4 de septiembre de 2026 - 5:46 PM
Por Wayner Fuentes


Una camioneta convertida en un singular avión terrestre se ha convertido en el atractivo de familias y niños de Tejutla, San Marcos. Cada domingo, don Manfredo Ortega y sus hijos salen a recorrer distintos puntos del altiplano para regalar sonrisas y una experiencia fuera de lo común.


Desde hace tres décadas, don Manfredo Ortega encontró en la mecánica automotriz no solo un oficio, sino una forma de vida. Junto a sus hermanos inició su trayectoria en un taller ubicado en la aldea Las Delicias, Tejutla, San Marcos, donde aprendió los secretos de la reparación y transformación de vehículos.




Hace 15 años decidió independizarse y estableció su propio negocio, al que llamó Taller de Electro Mecánica. Sin embargo, junto a sus hijos comenzó a darle forma a una idea que terminaría convirtiendo el lugar en un punto de referencia para la comunidad.


“Primero surgió el proyecto de transformar un vehículo en un helicóptero, pero fue otra creación la que finalmente conquistó a los vecinos: ‘El Avioncito’, una camioneta modificada hasta convertirse en una especie de avión terrestre que hoy llama la atención de pequeños y grandes”, indicó Manfredo Ortega, mecánico. 

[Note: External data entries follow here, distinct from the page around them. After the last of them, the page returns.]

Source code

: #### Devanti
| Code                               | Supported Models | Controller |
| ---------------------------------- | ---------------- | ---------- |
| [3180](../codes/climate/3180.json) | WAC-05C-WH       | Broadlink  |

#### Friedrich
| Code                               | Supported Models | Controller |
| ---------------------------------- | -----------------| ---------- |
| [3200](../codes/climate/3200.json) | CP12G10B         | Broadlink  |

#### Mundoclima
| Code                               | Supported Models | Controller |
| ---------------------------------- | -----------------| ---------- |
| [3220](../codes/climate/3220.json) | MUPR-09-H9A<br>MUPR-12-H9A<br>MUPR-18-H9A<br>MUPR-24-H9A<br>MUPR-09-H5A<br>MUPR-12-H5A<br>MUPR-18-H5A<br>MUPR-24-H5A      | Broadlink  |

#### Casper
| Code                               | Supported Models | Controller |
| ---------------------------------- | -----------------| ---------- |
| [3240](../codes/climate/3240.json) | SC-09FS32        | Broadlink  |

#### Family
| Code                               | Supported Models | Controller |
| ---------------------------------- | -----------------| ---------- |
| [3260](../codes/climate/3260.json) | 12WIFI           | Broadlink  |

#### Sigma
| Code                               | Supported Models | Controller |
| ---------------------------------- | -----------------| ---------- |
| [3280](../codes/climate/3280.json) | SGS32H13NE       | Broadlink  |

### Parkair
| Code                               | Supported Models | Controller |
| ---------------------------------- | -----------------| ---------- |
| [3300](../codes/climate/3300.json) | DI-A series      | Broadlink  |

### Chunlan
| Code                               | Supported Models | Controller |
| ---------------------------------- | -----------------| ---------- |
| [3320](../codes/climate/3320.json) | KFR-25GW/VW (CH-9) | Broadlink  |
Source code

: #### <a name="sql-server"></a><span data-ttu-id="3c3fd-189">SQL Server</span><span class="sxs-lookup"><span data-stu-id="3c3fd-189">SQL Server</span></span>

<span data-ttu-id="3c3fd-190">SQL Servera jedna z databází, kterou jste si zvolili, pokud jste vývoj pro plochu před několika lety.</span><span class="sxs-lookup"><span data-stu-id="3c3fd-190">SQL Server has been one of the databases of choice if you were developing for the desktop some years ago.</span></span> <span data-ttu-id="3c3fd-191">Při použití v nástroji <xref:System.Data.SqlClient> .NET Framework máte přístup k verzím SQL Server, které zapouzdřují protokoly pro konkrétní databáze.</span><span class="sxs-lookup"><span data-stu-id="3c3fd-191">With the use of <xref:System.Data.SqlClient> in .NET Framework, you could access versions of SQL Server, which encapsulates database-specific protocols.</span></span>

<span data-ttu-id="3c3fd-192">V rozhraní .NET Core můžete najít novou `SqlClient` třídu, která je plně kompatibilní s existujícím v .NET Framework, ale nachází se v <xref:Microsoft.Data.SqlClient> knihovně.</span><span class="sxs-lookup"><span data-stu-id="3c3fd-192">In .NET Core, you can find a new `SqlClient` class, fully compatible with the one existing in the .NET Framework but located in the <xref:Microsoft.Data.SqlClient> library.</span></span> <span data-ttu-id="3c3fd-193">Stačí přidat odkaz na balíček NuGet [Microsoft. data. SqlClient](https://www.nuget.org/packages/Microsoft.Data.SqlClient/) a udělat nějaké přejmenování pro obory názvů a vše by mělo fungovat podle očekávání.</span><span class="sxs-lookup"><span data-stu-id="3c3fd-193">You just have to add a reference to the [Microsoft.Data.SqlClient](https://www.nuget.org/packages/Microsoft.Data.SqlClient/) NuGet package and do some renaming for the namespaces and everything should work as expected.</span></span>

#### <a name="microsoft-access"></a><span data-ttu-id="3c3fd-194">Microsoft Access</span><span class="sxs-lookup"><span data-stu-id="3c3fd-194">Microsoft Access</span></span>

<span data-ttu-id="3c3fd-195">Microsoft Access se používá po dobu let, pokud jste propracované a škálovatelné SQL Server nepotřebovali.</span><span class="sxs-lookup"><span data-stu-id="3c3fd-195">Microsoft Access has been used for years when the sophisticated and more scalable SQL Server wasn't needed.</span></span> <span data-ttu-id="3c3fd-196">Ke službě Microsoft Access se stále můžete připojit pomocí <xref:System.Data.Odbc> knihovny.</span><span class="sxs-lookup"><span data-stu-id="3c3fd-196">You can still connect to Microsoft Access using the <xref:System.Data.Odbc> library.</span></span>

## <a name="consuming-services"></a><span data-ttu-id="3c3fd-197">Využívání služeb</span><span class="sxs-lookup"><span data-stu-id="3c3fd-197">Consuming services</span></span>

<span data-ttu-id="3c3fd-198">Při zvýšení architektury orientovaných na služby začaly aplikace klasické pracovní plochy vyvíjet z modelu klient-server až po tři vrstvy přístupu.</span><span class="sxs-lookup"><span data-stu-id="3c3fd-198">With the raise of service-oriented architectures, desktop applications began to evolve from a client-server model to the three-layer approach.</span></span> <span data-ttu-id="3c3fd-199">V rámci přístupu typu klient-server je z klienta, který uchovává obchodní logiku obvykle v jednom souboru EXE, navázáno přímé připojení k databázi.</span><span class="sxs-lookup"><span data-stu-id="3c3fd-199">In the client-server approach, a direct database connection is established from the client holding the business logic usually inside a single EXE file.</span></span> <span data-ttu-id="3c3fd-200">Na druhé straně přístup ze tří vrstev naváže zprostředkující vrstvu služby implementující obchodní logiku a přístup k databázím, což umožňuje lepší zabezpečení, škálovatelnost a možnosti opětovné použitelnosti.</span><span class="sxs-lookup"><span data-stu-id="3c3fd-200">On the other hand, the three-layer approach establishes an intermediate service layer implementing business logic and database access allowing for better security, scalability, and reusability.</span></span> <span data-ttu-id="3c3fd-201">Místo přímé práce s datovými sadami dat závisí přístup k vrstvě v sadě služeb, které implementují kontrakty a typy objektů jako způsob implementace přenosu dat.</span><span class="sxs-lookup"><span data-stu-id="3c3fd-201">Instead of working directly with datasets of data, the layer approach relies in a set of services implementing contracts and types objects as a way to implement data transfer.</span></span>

A sus 51 años, don Manfredo comparte con sus hijos la satisfacción de haber hecho realidad este particular proyecto. Lo que comenzó como una idea familiar se ha convertido en una atracción que despierta curiosidad y alegría entre los habitantes de la comunidad y quienes visitan la región.


Cada domingo por la tarde, “El Avioncito” emprende su particular vuelo por tierra hacia distintos puntos del altiplano guatemalteco. A bordo viajan niños y familias completas que disfrutan del recorrido, de los paisajes de la región y, sobre todo, de la experiencia de subir a un vehículo que no pasa desapercibido.




Entre caminos y montañas, el singular vehículo se ha ganado un lugar especial en el corazón de la comunidad. Más que una modificación mecánica, “El Avioncito” representa la creatividad, el trabajo familiar y la capacidad de convertir una idea poco común en un motivo de alegría para toda una comunidad.